Workers across South Asia observed the International Workers’ Day in a series of simultaneous events where they wrote messages about the impacts of extreme weather and their demands on sarees, a six-yard-long unstitched cloth draped by women in South Asia. The initiative, titled ‘Sarees for Solidarity’, carries messages of workers’ union leaders addressing the role of oil and gas corporations and their responsibility for the climate crisis, which will be taken to the 30th United Nations Climate Change Conference of Parties (COP30), scheduled to be held in Balem, Brazil.

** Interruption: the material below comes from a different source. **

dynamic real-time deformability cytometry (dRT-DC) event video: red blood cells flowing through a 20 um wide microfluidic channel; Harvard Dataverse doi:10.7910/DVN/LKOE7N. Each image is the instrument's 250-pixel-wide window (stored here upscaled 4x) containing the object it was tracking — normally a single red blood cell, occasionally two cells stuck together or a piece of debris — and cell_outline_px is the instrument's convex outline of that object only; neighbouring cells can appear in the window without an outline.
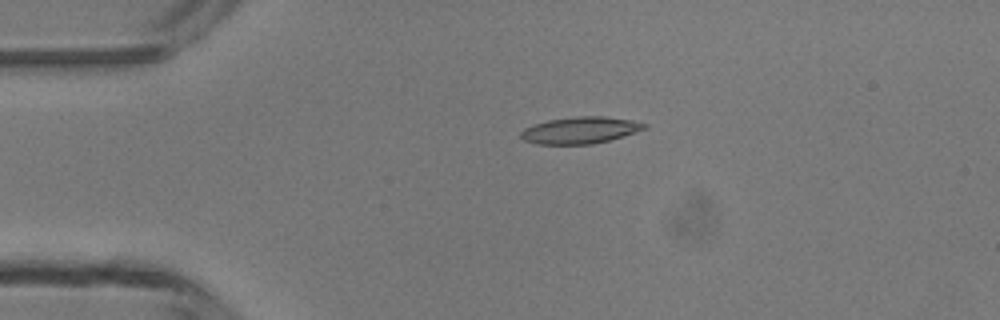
{"species": "common noctule bat (a hibernating species)", "species_latin": "Nyctalus noctula", "temperature_condition": "room temperature", "stored_images_in_passage": 4, "camera_frame_rate_fps": 3000, "um_per_image_px": 0.085, "animal": {"sex": "male", "body_mass_g": 13.3}, "frame": {"image": 1, "passage_image": 3, "time_ms": 2.333, "image_size_px": [1000, 320], "cell_outline_px": [[648, 128], [624, 136], [592, 144], [536, 144], [524, 140], [520, 136], [520, 132], [524, 128], [532, 124], [548, 120], [576, 116], [604, 116], [632, 120], [648, 124]], "centroid_in_image_um": [49.32, 11.06], "position_along_channel_um": 35.7, "area_um2": 19.36}}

“When the heat rises, it’s not the CEOs of oil and gas companies who suffer—it’s the informal workers out on the streets, with little infrastructure and safety net for adaptation. Our Ground Zero report shows just how devastating this is: income drops, health risks soar, and yet no one’s held accountable. That’s why we’re backing the Polluters Pay Pact, said Amruta S. Nair, Climate and Energy campaigner at Greenpeace India. “Governments must impose taxes on Big Oil, the proceeds of which should be redirected for inclusive adaptation measures for vulnerable communities. Climate justice must begin by protecting those who are least responsible for this crisis, but who pay the heaviest price every day.”
The growing frequency of extreme weather events is not just an environmental issue—it’s a deepening social and economic crisis. Informal workers, who form the backbone of urban economies, are being pushed to the brink by extreme weather events like heatwaves, floods, and pollution, without the safety nets or infrastructure to cope. Their stories call for immediate and inclusive adaptation measures, beginning with accountability. The demand for a Polluters Pay Pact — where fossil fuel giants are taxed to fund worker-centered climate resilience — is not just fair, it’s urgent.